# PARTS OF THE EXERCISE:
1. Translate this sentence from the passage on Pakistani society below into Spanish: "Alongside, the state formally promoted a certain version of Islam and tried making people good Muslims, instead of responsible citizens."
2. Rewrite the passage on Pakistani society below from "Fight and flight, both, have" up to and including "ideas and knowledge.", substituting "chronic pessimists" for "habitual pessimists".

Fight and flight, both, have been in abundance since the General Zias military dictatorship failed to contain the negatives of Afghan war on the Pakistani society. Crisis of the Pakistani State and society aggravated as a sectarian-political revolution in our neighborhood tried spreading its wings in our courtyard, but the Arab-brethren wanted Pakistanis to rather grow Arbi and not the Ajmi wings. The melting pot of the geo-strategic and sectarian conflicts created an environment that culled the middle class creativity and their ownership of the society. Alongside, the state formally promoted a certain version of Islam and tried making people good Muslims, instead of responsible citizens. Consequently, neither good Muslims nor responsible citizens, a scaring majority of Pakistanis chose becoming habitual pessimists criticising the state and society with half-baked ideas and knowledge.

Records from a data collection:
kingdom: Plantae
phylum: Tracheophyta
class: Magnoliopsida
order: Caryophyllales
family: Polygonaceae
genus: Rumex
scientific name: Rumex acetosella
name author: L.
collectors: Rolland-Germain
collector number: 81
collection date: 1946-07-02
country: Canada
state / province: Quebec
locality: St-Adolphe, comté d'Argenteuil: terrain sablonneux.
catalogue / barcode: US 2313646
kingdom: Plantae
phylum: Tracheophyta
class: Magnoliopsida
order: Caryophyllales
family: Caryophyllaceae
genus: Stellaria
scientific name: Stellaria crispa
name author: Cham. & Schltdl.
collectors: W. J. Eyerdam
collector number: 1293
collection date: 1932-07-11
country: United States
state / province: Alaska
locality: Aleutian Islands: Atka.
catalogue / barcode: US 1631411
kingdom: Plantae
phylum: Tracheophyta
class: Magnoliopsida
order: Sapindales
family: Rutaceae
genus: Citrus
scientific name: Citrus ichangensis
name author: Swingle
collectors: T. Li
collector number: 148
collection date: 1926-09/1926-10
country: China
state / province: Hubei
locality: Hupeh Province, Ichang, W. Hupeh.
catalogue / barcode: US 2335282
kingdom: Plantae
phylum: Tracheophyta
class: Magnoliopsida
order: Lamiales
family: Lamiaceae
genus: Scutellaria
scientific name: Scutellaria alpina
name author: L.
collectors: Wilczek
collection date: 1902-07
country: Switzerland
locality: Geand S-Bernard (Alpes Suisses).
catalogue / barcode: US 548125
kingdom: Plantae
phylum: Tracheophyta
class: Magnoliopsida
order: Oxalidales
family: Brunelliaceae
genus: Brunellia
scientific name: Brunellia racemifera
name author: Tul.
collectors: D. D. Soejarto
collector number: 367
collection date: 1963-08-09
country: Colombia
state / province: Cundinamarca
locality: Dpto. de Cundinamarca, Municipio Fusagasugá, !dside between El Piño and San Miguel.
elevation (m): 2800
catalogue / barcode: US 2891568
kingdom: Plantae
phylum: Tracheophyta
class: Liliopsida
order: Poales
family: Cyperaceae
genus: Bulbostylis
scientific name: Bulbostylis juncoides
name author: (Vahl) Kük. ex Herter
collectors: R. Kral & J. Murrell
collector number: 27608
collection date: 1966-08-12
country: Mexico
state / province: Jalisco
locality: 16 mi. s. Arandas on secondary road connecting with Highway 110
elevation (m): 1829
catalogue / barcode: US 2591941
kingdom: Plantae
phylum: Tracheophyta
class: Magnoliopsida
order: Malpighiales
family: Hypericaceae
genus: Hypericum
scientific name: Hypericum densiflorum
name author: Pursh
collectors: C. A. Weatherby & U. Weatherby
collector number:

# SOLUTIONS TO THE PROBLEMS:
1. Paralelamente, el Estado promovió formalmente una determinada versión del islam e intentó convertir a la gente en buenos musulmanes, en lugar de ciudadanos responsables.

2.
Fight and flight, both, have been in abundance since the General Zias military dictatorship failed to contain the negatives of Afghan war on the Pakistani society. Crisis of the Pakistani State and society aggravated as a sectarian-political revolution in our neighborhood tried spreading its wings in our courtyard, but the Arab-brethren wanted Pakistanis to rather grow Arbi and not the Ajmi wings. The melting pot of the geo-strategic and sectarian conflicts created an environment that culled the middle class creativity and their ownership of the society. Alongside, the state formally promoted a certain version of Islam and tried making people good Muslims, instead of responsible citizens. Consequently, neither good Muslims nor responsible citizens, a scaring majority of Pakistanis chose becoming chronic pessimists criticising the state and society with half-baked ideas and knowledge.